Extract from the text on embryonic hemoglobins the passage starting at "Hemoglobin Gower 2 (also" and ending at "to toxicity concerns.", copying it verbatim.

■ DOCUMENT TEXT
__________
The human embryonic haemoglobins were discovered in 1961. These include Hb-Gower 1, consisting of 2 zeta chains and 2 epsilon chains, and Hb-Gower 2, which consists of 2 αlpha-chains and 2 epsilon-chains, the zeta and epsilon chains being the embryonic haemoglobin chains.

Embryonic hemoglobin is a tetramer produced in the blood islands in the embryonic yolk sac during the mesoblastic stage (from 3rd week of pregnancy until 3 months). The protein is commonly referred to as hemoglobin ε.

Chromosomal abnormalities can lead to a delay in switching from embryonic hemoglobin.

Hemoglobin Gower 1

Hemoglobin Gower 1 (also referred to as ζ2ε2 or HbE Gower-1) is a form of hemoglobin existing only during embryonic life, and is the primary embryonic hemoglobin.  It is composed of two zeta chains and two epsilon chains, and is relatively unstable, breaking down easily.

Hemoglobin Gower 2

Hemoglobin Gower 2 (also referred to as α2ε2 or HbE Gower-2) is a form of hemoglobin existing at low levels during embryonic and fetal life.  It is composed of two alpha chains and two epsilon chains, and is somewhat unstable, though not as much as hemoglobin Gower 1.  Due to its relative stability compared to hemoglobin Gower 1 and hemoglobin S, it has been proposed as a subject for reactivation in the adult in cases of severe β thalassemia and hemoglobinopathies in subjects for which the reactivation of hemoglobin F is contraindicated due to toxicity concerns.

Hemoglobin Portland I

Hemoglobin Portland I (also referred to as ζ2γ2 or HbE Portland-1) is a form of hemoglobin existing at low levels during embryonic and fetal life, composed of two zeta chains and two gamma chains.

Hemoglobin Portland II

Hemoglobin Portland II (also referred to as ζ2β2 or HbE Portland-2) is a form of hemoglobin existing at low levels during embryonic and fetal life, composed of two zeta chains and two beta chains.  It is quite unstable, more so than even hemoglobin Gower 1, and breaks down very rapidly under stress.  Despite this, it has been proposed as a candidate for reactivation in cases of severe α thalassemia or hemoglobinopathies afflicting the alpha chain.
__________
■ DATA RECORDS
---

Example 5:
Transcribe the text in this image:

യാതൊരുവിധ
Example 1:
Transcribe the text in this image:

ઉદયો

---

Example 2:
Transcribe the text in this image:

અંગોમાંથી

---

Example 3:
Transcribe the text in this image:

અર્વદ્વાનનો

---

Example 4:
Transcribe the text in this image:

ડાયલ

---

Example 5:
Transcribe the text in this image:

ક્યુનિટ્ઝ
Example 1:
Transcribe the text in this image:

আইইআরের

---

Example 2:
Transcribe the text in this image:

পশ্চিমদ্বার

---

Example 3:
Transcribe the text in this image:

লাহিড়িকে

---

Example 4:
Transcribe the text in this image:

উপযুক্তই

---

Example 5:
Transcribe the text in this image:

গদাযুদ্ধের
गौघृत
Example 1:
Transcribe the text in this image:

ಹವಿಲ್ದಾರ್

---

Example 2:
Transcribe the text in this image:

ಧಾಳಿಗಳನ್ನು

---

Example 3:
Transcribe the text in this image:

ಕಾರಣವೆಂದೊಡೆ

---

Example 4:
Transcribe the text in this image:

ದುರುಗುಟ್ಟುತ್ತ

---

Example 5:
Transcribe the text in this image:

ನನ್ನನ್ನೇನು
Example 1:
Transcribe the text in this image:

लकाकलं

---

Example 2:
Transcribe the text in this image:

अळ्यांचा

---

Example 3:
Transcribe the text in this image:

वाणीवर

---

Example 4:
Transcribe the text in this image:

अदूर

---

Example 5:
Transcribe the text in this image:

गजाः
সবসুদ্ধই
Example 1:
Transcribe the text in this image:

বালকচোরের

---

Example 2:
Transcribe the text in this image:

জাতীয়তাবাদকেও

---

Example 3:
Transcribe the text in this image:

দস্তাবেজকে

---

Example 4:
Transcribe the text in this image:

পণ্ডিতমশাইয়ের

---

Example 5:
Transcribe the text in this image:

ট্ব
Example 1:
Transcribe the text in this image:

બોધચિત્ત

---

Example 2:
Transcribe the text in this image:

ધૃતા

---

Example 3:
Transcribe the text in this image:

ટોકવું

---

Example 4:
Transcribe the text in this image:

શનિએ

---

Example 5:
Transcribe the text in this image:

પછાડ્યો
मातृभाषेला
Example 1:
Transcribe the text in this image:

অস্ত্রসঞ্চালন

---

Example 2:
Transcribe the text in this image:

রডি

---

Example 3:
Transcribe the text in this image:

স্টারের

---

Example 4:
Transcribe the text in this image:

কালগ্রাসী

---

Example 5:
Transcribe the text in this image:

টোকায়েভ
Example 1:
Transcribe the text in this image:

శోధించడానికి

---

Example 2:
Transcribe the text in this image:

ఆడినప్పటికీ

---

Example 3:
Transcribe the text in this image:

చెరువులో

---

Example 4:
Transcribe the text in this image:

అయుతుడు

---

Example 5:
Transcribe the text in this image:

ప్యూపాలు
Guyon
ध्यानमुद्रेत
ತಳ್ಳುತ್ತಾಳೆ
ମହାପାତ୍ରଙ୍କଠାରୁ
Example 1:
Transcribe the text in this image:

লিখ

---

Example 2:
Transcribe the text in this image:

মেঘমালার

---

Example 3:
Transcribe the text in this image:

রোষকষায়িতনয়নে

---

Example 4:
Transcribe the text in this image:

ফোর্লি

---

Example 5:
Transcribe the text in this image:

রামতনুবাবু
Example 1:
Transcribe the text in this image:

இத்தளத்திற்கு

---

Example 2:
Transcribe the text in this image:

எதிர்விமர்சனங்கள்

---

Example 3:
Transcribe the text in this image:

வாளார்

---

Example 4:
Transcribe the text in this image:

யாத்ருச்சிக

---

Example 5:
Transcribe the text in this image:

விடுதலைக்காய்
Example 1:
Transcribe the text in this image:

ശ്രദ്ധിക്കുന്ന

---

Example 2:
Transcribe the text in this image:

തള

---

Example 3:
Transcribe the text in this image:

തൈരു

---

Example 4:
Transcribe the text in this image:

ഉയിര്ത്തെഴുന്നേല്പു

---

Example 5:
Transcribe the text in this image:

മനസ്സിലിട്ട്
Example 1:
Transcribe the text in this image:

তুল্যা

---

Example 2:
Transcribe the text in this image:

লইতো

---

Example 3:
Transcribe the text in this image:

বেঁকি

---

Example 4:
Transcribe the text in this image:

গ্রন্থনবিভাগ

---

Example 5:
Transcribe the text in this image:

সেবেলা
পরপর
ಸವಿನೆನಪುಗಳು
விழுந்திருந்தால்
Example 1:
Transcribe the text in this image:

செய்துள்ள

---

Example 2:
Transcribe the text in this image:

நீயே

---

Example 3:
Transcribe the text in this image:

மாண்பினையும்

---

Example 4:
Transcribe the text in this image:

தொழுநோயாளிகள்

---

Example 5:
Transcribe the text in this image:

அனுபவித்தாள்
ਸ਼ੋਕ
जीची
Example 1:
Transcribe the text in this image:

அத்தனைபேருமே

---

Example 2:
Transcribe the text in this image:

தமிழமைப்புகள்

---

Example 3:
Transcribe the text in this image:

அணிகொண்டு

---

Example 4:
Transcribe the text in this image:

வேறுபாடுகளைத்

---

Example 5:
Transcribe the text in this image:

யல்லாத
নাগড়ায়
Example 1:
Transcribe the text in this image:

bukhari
__________
■ SOLUTION
Hemoglobin Gower 2 (also referred to as α2ε2 or HbE Gower-2) is a form of hemoglobin existing at low levels during embryonic and fetal life.  It is composed of two alpha chains and two epsilon chains, and is somewhat unstable, though not as much as hemoglobin Gower 1.  Due to its relative stability compared to hemoglobin Gower 1 and hemoglobin S, it has been proposed as a subject for reactivation in the adult in cases of severe β thalassemia and hemoglobinopathies in subjects for which the reactivation of hemoglobin F is contraindicated due to toxicity concerns.